BV takes another step toward fall bond issue

0

By Dustin Ensinger

[email protected]

Buckeye Valley’s bid to build two new elementary school facilities will cost no more than $31.3 million.

The Buckeye Valley Board of Education took the second of three steps to place a 30-year, 3.1-mill bond issue on the November ballot at a special meeting Wednesday.

“This was a date we had to meet for getting the bond issue up in November,” said Tom Kaelber, president of the school board.

If approved, the bond issue would pay for the construction of two new elementary buildings — one in Ashley and another at a to-be-determined location on the west side of the district — the purchase of land and the demolition of the three existing elementary facilities in Ashley, Ostrander and Radnor. The latter school closed in 2012 due to budget constraints.

According to Delaware County Auditor George Kaitsa, the bond issue, if approved by voters, would cost an additional $108.50 in property taxes annually on a property valued at $100,000.

Under the plan, fifth-grade students, who currently attend the middle school, would once again be back in an elementary setting, as they were before the closure of North Elementary in 2012.

At recent community forums, district residents also considered a $36.3 million plan to construct a new high school and move elementary students to the current middle school and a $29.3 million plan to build two new elementary buildings in Ashley and Ostrander.

The district’s newest elementary school was built in 1947, although additions have been made to each since that time.

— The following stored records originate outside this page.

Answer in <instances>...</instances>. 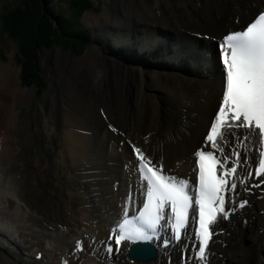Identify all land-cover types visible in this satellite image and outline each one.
Segmentation results:
<instances>
[{
    "label": "bare ground",
    "instance_id": "1",
    "mask_svg": "<svg viewBox=\"0 0 264 264\" xmlns=\"http://www.w3.org/2000/svg\"><path fill=\"white\" fill-rule=\"evenodd\" d=\"M263 9L264 0H110L107 11L87 19L95 31L92 48L78 59H56L55 85L36 126L38 137L58 138L51 139L40 159L27 134L13 136L18 144L11 143L28 90L13 76L15 67L0 68V128L5 132L0 138V264H62L77 238H85V250L72 257V264H202L195 258L198 245L192 246L190 228L183 242L159 249L148 260L129 259L131 253L149 255L148 246L123 245L112 258L106 253L113 228L137 210L146 189L128 142L165 170L195 179L194 153L204 142L224 87L217 43ZM163 30L174 41L157 38ZM110 37L118 39L116 46ZM183 65L192 68L177 72ZM233 131L245 149L259 144L256 130ZM232 146L220 143L225 153ZM256 155L248 151L249 160ZM26 162L31 166L27 172ZM54 178L71 201L50 188ZM37 184H42L38 207L24 194ZM263 190L242 195L251 206L237 212V221L218 224L224 233L216 235L213 255L205 261L264 264ZM33 247L40 248L32 258ZM39 252L41 260L36 259Z\"/></svg>",
    "mask_w": 264,
    "mask_h": 264
},
{
    "label": "snow or ice",
    "instance_id": "2",
    "mask_svg": "<svg viewBox=\"0 0 264 264\" xmlns=\"http://www.w3.org/2000/svg\"><path fill=\"white\" fill-rule=\"evenodd\" d=\"M217 53L224 73L222 102L205 137V143L210 144L213 150L198 149L194 153L198 167L195 188L189 189L187 181L163 174L159 162L154 163L141 147L129 141L139 176L146 182V192L143 193V206L139 208L138 215L131 219L125 217L118 224L119 234L108 237L114 240L117 251L122 244L127 247L150 241L153 237L149 233L155 234L164 226L163 221L170 226L177 242H183L182 233L190 225L196 242L192 246L198 245L195 258L203 259L214 235V226L235 217V209L226 205L234 199L238 169L242 164L250 165L251 162L249 150L244 148L243 141L238 140L233 130H258L259 143L264 145V11L255 14L240 30L223 35L217 43ZM226 135L229 139L225 138ZM222 142L233 145L227 153L220 147ZM257 155L255 175L262 177L264 151H259ZM248 175L252 176L251 170ZM239 183L244 184L245 181L240 180ZM246 205L247 201H242L238 206L244 209ZM169 243L164 241L165 246ZM83 247L77 241L75 250L82 251ZM107 250L111 253L112 245H108Z\"/></svg>",
    "mask_w": 264,
    "mask_h": 264
},
{
    "label": "rangeland",
    "instance_id": "3",
    "mask_svg": "<svg viewBox=\"0 0 264 264\" xmlns=\"http://www.w3.org/2000/svg\"><path fill=\"white\" fill-rule=\"evenodd\" d=\"M23 1L24 0H0V68H5L7 65H11L12 68L15 67L17 72L16 75L13 76H15L16 81L21 87L28 90V96L24 99L23 103L21 104L20 111L18 114L19 130L12 129L13 134L10 132L12 135L11 143L18 144V141L14 138L17 136L21 139V137H24V135L27 134L26 137L28 138V140L30 137V139L34 141L36 147V158L40 159L42 157H45L46 153L48 152V146H51L52 144L51 139H53V135L50 137H38L36 124L39 121H43V116L45 114L43 112V109L44 107H47L49 94L52 92V89L55 85L56 71L54 70L58 66V61L56 59H58L60 56L64 58L66 55L72 56V59H78L83 57L87 53V51L92 48V46L94 45L93 40L95 37V31L93 26L88 22L87 19L89 16L101 15L104 11H107L108 2L110 0H90V4H92V6L90 8L85 9L78 19H75L74 17L72 18L73 12L72 14H70L72 11L69 6L71 3L70 0H52V2L49 4L43 3L44 8L42 10L48 17H50L55 27H59L61 25V16H64L67 19H72H70L71 28L69 30H66L68 35L70 36L69 41H66L64 43L62 42L63 44L61 45L56 44L53 46L50 45L49 47L43 46L41 48L35 49L33 55V63L36 64L39 70L38 75H40L38 81L39 83L36 84H30L29 80L26 79L27 65L25 64L24 58L26 54L24 53V51L21 52V49L19 48L20 43L21 45H23V42H19V38H11L10 31L8 29L7 31L4 28V17L10 16L9 14L5 15L6 12L8 10H17V8L22 5ZM215 12L216 14L219 13V11L216 10ZM3 15L5 16L2 18ZM158 31L156 32L157 38L161 36L166 40L172 39L174 41V37L170 32H167L165 30L160 32ZM108 40L113 46H116V43L118 42V39L116 38L112 40L110 37ZM169 42H171V40ZM154 48H157V50H159V43H157V45L154 44L153 49ZM154 50L157 51L156 49ZM177 68L179 69V71L177 72L184 73L190 70L192 67L183 65L182 67L179 66ZM176 74L177 73H175V75ZM2 82L4 81H0V86ZM46 113H48V111H46ZM46 121L48 122V124L50 123L49 119H47ZM1 128L0 138L5 133L2 131ZM57 138L58 137H54L53 141L57 140ZM52 152H54V150ZM24 159H26L25 156ZM30 169L31 166L26 162L23 170L27 172ZM60 174V178L62 177L63 179H66L68 176L65 171H60ZM41 186L42 184L33 185L27 188L24 193L28 202L32 205L34 204V206L36 207L40 205L39 198ZM50 188L53 190H58V193H60L61 195H65V197L71 201L67 189L65 188V186L59 185L57 178H54L50 181ZM250 244L251 243H247L246 245L249 246ZM258 246L250 248L249 251H254L258 248ZM33 248V250H30L32 258L34 257L33 253L36 250H39L40 247ZM7 249L9 250L10 247L7 246ZM226 262L227 261L224 260L223 263L227 264ZM247 264H254V260H251Z\"/></svg>",
    "mask_w": 264,
    "mask_h": 264
},
{
    "label": "trees",
    "instance_id": "4",
    "mask_svg": "<svg viewBox=\"0 0 264 264\" xmlns=\"http://www.w3.org/2000/svg\"><path fill=\"white\" fill-rule=\"evenodd\" d=\"M51 2L52 0H24L17 10H8L6 12L5 15L9 14L10 16H2V18L5 16L4 28L10 31L11 38H19V42H23V45L20 43L19 48L21 52L24 51L26 54L24 56L25 64L27 65L26 79L29 80L30 84L39 83L40 77L38 75L39 70L36 64L33 63L35 49L43 46L61 45L69 41L70 36L66 30L71 28L70 19L73 17L78 19L85 9L92 6L90 0H70L69 6L72 10L70 14L73 12L72 18L67 19L61 16V25L55 27L50 17L42 10L44 8L43 3L49 4Z\"/></svg>",
    "mask_w": 264,
    "mask_h": 264
},
{
    "label": "water",
    "instance_id": "5",
    "mask_svg": "<svg viewBox=\"0 0 264 264\" xmlns=\"http://www.w3.org/2000/svg\"><path fill=\"white\" fill-rule=\"evenodd\" d=\"M141 246H143V245H138V246H135V247H141ZM146 246H148V247L150 248V250H147V253H148L149 255H146V254L141 255V254H134V253H131V254L129 255L130 258H133V259H135V260L142 261V260H148L149 258H153V257H155V256H156V253H155L154 248H151L149 245H146ZM148 251H149V252H148Z\"/></svg>",
    "mask_w": 264,
    "mask_h": 264
}]
</instances>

Maintenance and repair costs are starting to accumulate in the aging buildings that lack the infrastructure to handle all of today’s modern technology and air-conditioning.

District voters, however, have resoundingly rejected two consecutive bond issue proposals, one of which would have paid for the construction of a single facility on Coover Road and another that would have covered the cost to renovate the buildings in Ashley, Ostrander and Radnor.

But Kaelber believes there is momentum behind the latest effort due to the amount of community input the district received.

“This came from the citizens committee,” he said.